# Aim:
Transcribe the listing in full, excluding any pictures.

──────────────────────────────

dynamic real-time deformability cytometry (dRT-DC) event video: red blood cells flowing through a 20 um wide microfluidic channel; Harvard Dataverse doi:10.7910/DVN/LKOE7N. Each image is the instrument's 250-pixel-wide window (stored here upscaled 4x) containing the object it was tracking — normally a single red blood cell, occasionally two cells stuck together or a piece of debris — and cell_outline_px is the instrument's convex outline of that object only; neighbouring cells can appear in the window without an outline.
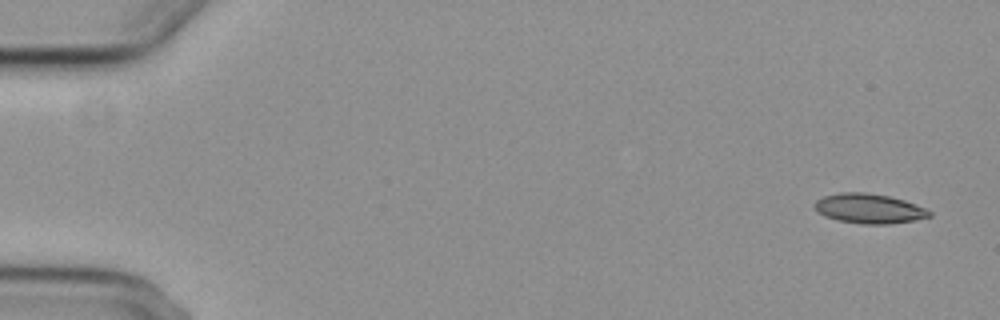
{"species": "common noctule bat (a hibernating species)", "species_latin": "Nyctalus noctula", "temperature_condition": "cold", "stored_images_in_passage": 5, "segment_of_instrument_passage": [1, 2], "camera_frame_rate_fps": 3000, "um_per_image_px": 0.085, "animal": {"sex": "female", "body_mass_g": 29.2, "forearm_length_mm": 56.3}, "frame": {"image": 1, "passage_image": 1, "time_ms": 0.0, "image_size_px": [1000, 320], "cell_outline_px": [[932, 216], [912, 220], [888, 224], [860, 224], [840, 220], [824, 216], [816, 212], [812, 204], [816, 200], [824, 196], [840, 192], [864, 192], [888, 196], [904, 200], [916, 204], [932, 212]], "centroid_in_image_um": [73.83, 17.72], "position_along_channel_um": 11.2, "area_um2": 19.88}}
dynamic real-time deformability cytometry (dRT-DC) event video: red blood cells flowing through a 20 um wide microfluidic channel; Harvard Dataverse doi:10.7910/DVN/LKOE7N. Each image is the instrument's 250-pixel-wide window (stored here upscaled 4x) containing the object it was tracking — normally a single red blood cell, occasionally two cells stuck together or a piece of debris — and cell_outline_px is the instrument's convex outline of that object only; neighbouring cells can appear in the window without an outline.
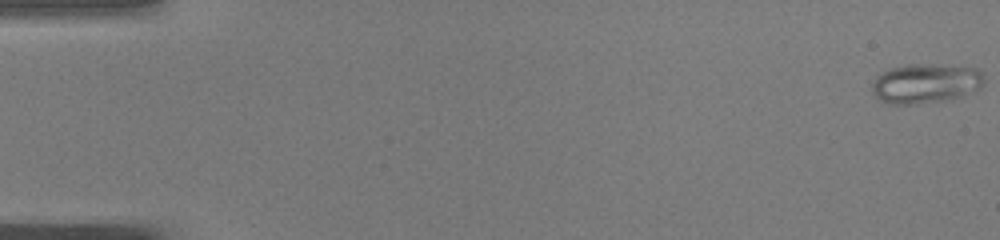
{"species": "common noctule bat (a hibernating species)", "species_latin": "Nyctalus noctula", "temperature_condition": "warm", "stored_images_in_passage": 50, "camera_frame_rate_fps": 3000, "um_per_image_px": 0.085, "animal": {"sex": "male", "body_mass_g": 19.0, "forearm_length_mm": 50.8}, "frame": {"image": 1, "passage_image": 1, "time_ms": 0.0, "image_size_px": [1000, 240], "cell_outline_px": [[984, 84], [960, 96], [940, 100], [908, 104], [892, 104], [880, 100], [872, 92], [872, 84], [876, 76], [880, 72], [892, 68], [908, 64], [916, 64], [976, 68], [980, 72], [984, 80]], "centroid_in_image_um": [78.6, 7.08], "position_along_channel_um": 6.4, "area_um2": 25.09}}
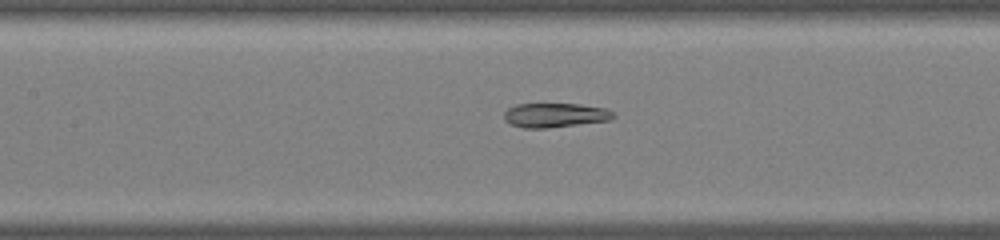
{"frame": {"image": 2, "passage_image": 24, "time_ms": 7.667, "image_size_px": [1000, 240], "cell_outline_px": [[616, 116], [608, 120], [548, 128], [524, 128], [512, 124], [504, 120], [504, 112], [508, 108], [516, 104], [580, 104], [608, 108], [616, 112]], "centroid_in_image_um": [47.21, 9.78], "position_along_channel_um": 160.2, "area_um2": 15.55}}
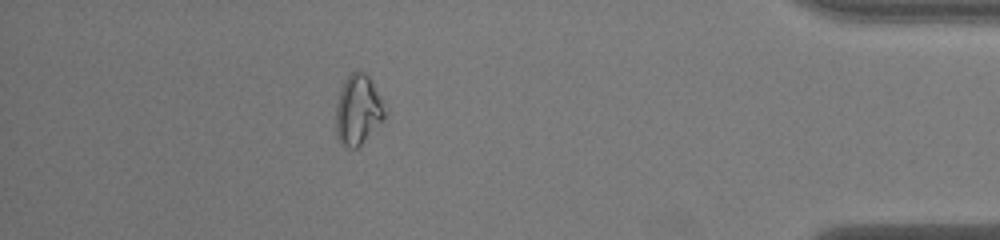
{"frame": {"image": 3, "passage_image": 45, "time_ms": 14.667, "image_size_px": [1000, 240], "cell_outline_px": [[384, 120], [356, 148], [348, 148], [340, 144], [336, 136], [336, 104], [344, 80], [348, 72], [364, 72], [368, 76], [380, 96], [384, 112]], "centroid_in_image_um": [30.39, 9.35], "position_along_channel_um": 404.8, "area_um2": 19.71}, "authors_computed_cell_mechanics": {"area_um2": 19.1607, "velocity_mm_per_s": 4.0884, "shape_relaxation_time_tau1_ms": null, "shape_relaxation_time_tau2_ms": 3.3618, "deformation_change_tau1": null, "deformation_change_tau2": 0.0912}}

──────────────────────────────

# Task result:
dynamic real-time deformability cytometry (dRT-DC) event video: red blood cells flowing through a 20 um wide microfluidic channel; Harvard Dataverse doi:10.7910/DVN/LKOE7N. Each image is the instrument's 250-pixel-wide window (stored here upscaled 4x) containing the object it was tracking — normally a single red blood cell, occasionally two cells stuck together or a piece of debris — and cell_outline_px is the instrument's convex outline of that object only; neighbouring cells can appear in the window without an outline.
{"species": "common noctule bat (a hibernating species)", "species_latin": "Nyctalus noctula", "temperature_condition": "cold", "stored_images_in_passage": 5, "segment_of_instrument_passage": [1, 2], "camera_frame_rate_fps": 3000, "um_per_image_px": 0.085, "animal": {"sex": "female", "body_mass_g": 29.2, "forearm_length_mm": 56.3}, "frame": {"image": 1, "passage_image": 1, "time_ms": 0.0, "image_size_px": [1000, 320], "cell_outline_px": [[932, 216], [912, 220], [888, 224], [860, 224], [840, 220], [824, 216], [816, 212], [812, 204], [816, 200], [824, 196], [840, 192], [864, 192], [888, 196], [904, 200], [916, 204], [932, 212]], "centroid_in_image_um": [73.83, 17.72], "position_along_channel_um": 11.2, "area_um2": 19.88}}
dynamic real-time deformability cytometry (dRT-DC) event video: red blood cells flowing through a 20 um wide microfluidic channel; Harvard Dataverse doi:10.7910/DVN/LKOE7N. Each image is the instrument's 250-pixel-wide window (stored here upscaled 4x) containing the object it was tracking — normally a single red blood cell, occasionally two cells stuck together or a piece of debris — and cell_outline_px is the instrument's convex outline of that object only; neighbouring cells can appear in the window without an outline.
{"species": "common noctule bat (a hibernating species)", "species_latin": "Nyctalus noctula", "temperature_condition": "warm", "stored_images_in_passage": 50, "camera_frame_rate_fps": 3000, "um_per_image_px": 0.085, "animal": {"sex": "male", "body_mass_g": 19.0, "forearm_length_mm": 50.8}, "frame": {"image": 1, "passage_image": 1, "time_ms": 0.0, "image_size_px": [1000, 240], "cell_outline_px": [[984, 84], [960, 96], [940, 100], [908, 104], [892, 104], [880, 100], [872, 92], [872, 84], [876, 76], [880, 72], [892, 68], [908, 64], [916, 64], [976, 68], [980, 72], [984, 80]], "centroid_in_image_um": [78.6, 7.08], "position_along_channel_um": 6.4, "area_um2": 25.09}}
{"frame": {"image": 2, "passage_image": 24, "time_ms": 7.667, "image_size_px": [1000, 240], "cell_outline_px": [[616, 116], [608, 120], [548, 128], [524, 128], [512, 124], [504, 120], [504, 112], [508, 108], [516, 104], [580, 104], [608, 108], [616, 112]], "centroid_in_image_um": [47.21, 9.78], "position_along_channel_um": 160.2, "area_um2": 15.55}}
{"frame": {"image": 3, "passage_image": 45, "time_ms": 14.667, "image_size_px": [1000, 240], "cell_outline_px": [[384, 120], [356, 148], [348, 148], [340, 144], [336, 136], [336, 104], [344, 80], [348, 72], [364, 72], [368, 76], [380, 96], [384, 112]], "centroid_in_image_um": [30.39, 9.35], "position_along_channel_um": 404.8, "area_um2": 19.71}, "authors_computed_cell_mechanics": {"area_um2": 19.1607, "velocity_mm_per_s": 4.0884, "shape_relaxation_time_tau1_ms": null, "shape_relaxation_time_tau2_ms": 3.3618, "deformation_change_tau1": null, "deformation_change_tau2": 0.0912}}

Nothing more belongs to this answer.